If you’re serious about this business, then give yourself time to do what needs to be done.
You know you have to study form but you can’t do it properly at work during a tea break, or even at lunchtime. Form study needs time and space. You need to think to make important decisions. So do yourself a favour and set aside some time each night to examine what’s going to happen the next day. Even an hour can be enough to look at two or three races in detail. You’ll be happier with the results than if you had simply rushed through the fields without proper analysis of every starter.

(expect to make money betting? Then treat it like a job. Put the time into it. A plumber didn't learn his trade in one day, neither does a punter)


Psycho peril is the tag I give to that awful state of mind when confidence ebbs and you seem totally unable to get back on a winning pathway. It’s very true that when you lose confidence it can mean big problems. Betting is all about confidence, and so is the selection process. A punter suffering "psycho peril" will find himself unable to make definite decisions. He’ll to and fro over various candidates and inevitably end up backing the loser and rejecting the winner. It’s a bad place to be when this sort of mental blackness takes over. So what do you do about it? Maybe the first move is to take time off. I know it can be tough to call a halt to your betting, but sometimes you have to bite the bullet. A rest can help you clear your mind, and forget about the losing streak. You can return in a week or so, feeling refreshed. Another approach to beat the blues is to re-assess your entire approach. What are you doing wrong? Can things be improved? Why are you losing so many times? Are you making stupid decisions and forgetting about your normal approach? It’s important to answer these questions fairly and honestly.

(no point spending all your life gambling if you can't enjoy it. Take a break from time-to-time, both when things are bad and when things are good.)


It can be advantageous to take stock and check out what the great punters of the past did to make themselves successful.
Pittsburgh Phil is an example. His maxims are important ones and well worth consideration. Let’s look at the major ones:
(a) Winners repeat frequently, while the beaten are apt to be beaten continually.
(b) Don’t believe you can beat the races without hard work.
(c) People who usually behave sensibly will behave stupidly once they set foot on a racetrack.
(d) Don’t win a lot one day and give it all back the next.
(e) Go about your business methodically and remain calm.

§ Source information:
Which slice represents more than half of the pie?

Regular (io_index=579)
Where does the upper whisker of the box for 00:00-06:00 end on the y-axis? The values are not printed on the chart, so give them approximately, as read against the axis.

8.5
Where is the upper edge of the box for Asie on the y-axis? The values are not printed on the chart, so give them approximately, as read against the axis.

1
---
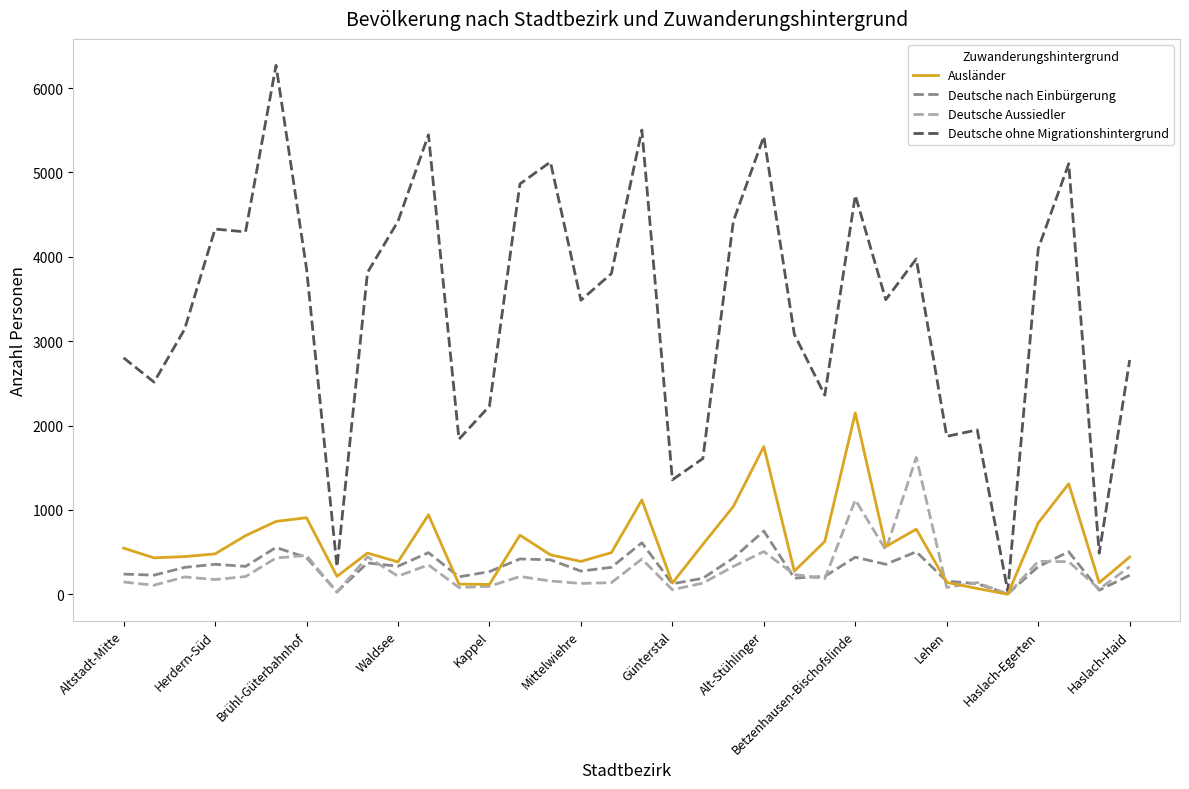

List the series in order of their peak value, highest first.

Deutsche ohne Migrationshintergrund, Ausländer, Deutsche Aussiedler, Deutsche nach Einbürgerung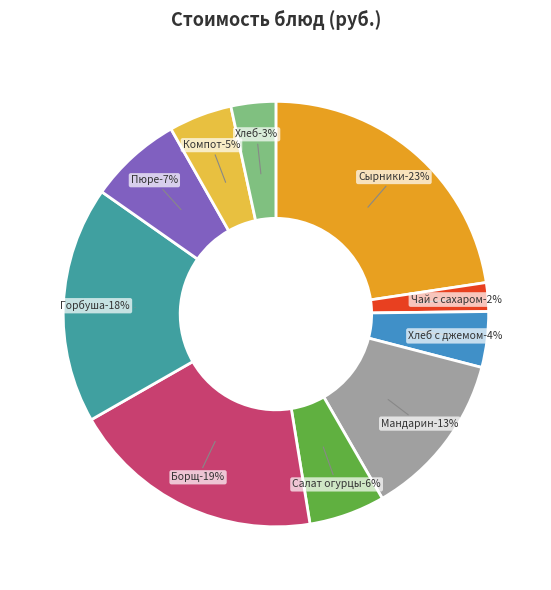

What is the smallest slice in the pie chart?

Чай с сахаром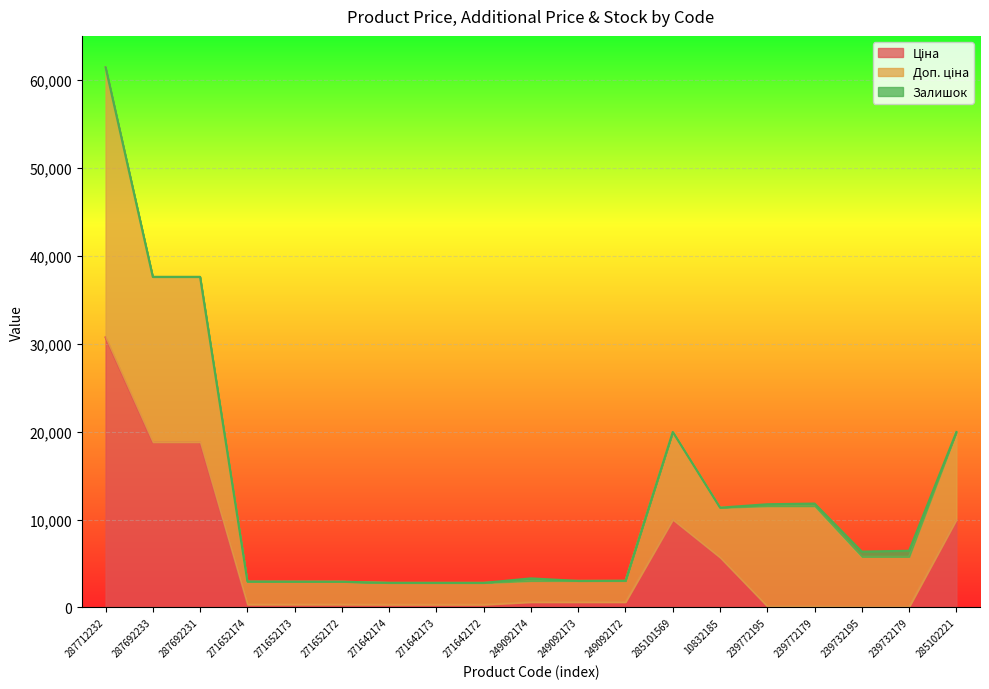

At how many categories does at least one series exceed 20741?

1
--
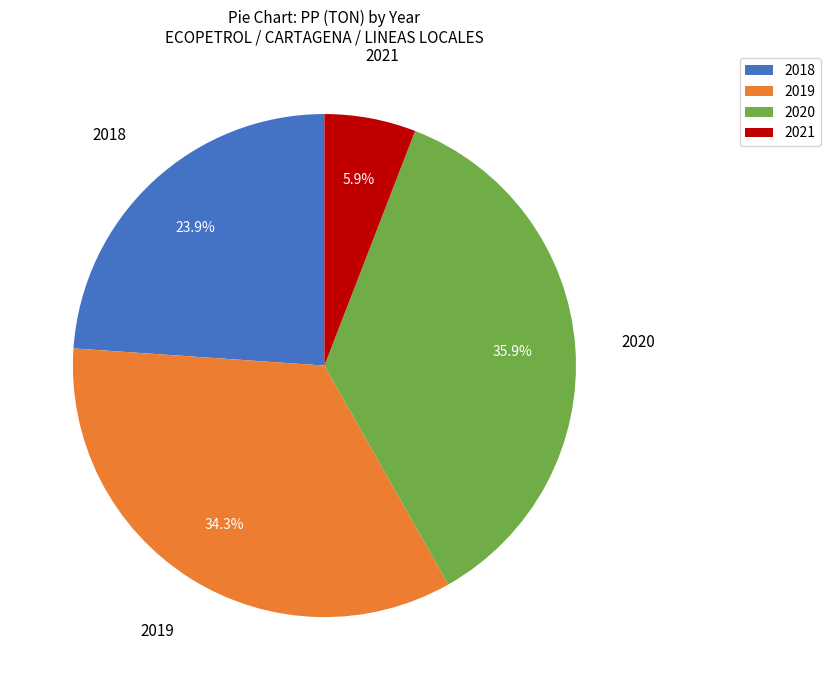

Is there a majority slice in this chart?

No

§ Exercise requirements:
Edit the betting advice between "If you’re serious" and "does a punter)", inclusive, so that "tea break" becomes "coffee break". The material is not needed here.

§ Written answer:
If you’re serious about this business, then give yourself time to do what needs to be done.
You know you have to study form but you can’t do it properly at work during a coffee break, or even at lunchtime. Form study needs time and space. You need to think to make important decisions. So do yourself a favour and set aside some time each night to examine what’s going to happen the next day. Even an hour can be enough to look at two or three races in detail. You’ll be happier with the results than if you had simply rushed through the fields without proper analysis of every starter.

(expect to make money betting? Then treat it like a job. Put the time into it. A plumber didn't learn his trade in one day, neither does a punter)